Confessions of a Moo

Aimless Ramblings of a Distracted Mind..

Thursday, March 18, 2004

im sorry.

i didnt want to do it. i really really REALLY didnt. but after that one slip, i realized that i havent really come to terms with it, after all. and i know that i said that i wanted things to get back to normal, as soon as possible. but.. i was wrong. i feel terrible about telling you that i want one thing, and then changing my mind. maybe that malice wasnt totally misdirected.

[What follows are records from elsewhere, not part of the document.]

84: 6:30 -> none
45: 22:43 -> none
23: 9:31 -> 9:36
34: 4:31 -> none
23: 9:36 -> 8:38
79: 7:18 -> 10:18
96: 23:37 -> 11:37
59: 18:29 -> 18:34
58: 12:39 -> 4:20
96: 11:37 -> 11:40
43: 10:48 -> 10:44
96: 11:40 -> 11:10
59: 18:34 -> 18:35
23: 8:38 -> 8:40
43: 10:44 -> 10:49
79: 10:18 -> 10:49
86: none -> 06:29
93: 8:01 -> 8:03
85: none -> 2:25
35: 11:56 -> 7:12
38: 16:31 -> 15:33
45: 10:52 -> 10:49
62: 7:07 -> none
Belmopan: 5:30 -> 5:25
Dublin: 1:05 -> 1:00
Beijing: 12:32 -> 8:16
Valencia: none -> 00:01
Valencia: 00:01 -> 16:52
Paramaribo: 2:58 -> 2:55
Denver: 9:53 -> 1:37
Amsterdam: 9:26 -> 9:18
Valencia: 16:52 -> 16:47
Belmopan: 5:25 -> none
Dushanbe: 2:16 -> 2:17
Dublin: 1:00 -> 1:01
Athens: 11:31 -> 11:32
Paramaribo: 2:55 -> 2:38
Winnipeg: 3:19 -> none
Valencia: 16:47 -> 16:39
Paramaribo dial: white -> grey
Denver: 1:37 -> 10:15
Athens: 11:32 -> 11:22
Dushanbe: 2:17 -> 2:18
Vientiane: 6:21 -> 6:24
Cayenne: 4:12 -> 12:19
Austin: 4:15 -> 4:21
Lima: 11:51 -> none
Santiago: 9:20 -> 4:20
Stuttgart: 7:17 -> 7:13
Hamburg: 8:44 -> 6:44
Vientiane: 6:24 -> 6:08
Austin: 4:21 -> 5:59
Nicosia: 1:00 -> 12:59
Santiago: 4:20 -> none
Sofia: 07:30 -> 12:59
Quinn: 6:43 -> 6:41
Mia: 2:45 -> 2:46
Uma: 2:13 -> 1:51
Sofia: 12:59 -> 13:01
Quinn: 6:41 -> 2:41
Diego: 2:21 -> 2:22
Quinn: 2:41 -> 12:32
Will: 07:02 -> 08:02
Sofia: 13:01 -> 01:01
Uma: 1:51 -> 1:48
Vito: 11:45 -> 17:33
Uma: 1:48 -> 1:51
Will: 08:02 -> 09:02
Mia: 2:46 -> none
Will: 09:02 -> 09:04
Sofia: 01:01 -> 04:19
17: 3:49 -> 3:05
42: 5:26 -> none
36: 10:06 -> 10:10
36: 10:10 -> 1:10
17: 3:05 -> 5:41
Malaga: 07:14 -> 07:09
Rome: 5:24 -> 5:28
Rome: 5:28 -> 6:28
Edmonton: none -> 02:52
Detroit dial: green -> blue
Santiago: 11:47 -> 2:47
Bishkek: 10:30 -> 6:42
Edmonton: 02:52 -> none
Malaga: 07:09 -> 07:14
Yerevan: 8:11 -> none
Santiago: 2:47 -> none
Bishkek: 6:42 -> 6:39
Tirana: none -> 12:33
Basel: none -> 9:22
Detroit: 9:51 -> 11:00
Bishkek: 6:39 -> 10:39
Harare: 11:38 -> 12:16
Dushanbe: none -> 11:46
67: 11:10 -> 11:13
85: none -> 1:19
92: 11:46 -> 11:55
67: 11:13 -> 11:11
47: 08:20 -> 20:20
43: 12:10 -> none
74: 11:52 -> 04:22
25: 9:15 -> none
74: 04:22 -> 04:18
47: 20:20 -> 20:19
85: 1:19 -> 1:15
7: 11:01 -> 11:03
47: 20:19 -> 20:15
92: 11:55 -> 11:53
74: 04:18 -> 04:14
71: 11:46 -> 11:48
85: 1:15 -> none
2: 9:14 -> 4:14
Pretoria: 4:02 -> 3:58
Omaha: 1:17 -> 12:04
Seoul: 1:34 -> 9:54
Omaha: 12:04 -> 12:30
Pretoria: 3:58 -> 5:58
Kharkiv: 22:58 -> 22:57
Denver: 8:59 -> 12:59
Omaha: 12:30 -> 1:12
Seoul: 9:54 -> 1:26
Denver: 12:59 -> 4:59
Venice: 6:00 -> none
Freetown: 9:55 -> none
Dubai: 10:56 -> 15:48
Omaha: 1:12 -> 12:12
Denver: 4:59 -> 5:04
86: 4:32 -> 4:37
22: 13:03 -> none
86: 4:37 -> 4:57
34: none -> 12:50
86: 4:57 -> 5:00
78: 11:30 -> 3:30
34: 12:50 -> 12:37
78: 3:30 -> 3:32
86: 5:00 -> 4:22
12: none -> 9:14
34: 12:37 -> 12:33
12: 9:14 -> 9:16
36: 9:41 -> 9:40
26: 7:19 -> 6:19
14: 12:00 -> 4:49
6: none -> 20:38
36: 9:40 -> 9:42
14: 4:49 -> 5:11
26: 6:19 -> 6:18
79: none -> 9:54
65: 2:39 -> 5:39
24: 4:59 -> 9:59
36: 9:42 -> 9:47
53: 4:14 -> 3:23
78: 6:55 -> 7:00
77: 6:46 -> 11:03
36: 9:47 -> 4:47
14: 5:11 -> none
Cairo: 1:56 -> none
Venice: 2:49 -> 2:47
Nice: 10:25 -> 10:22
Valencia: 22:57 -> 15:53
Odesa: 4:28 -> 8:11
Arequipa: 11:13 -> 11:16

i wish i wasnt, but im still hurting.. and im going to need some time to deal with that before i can act as though everything's okay. this is not to say that im going to avoid you altogether, or that i dont want to see you, or that i dont want to talk to you.. i just cant do what we were doing today.. it's too soon to go back to the routine.. you checking to see if i've gone to class, nagging me to eat, seeing through my procrastination schemes... it was so familiar.. which is why i slipped. the instant i wrote it, i realized what i had done, and i was mortified, but it was too late. if i could take it back, i would. but i cant. and i cant promise that it wont happen again, unless i take some time to heal.

im not going to block you. i dont want to cut you out. we might have things to talk about soon. maybe not. please dont think that this is an indication of my not being open to conversation. i am more than ready to talk to you about anything.. as long as it's actually ABOUT something.. and not just random, aimless chatting.. im going to need a couple of days before im able to do that.

once again, im sorry. please dont be angry, or upset.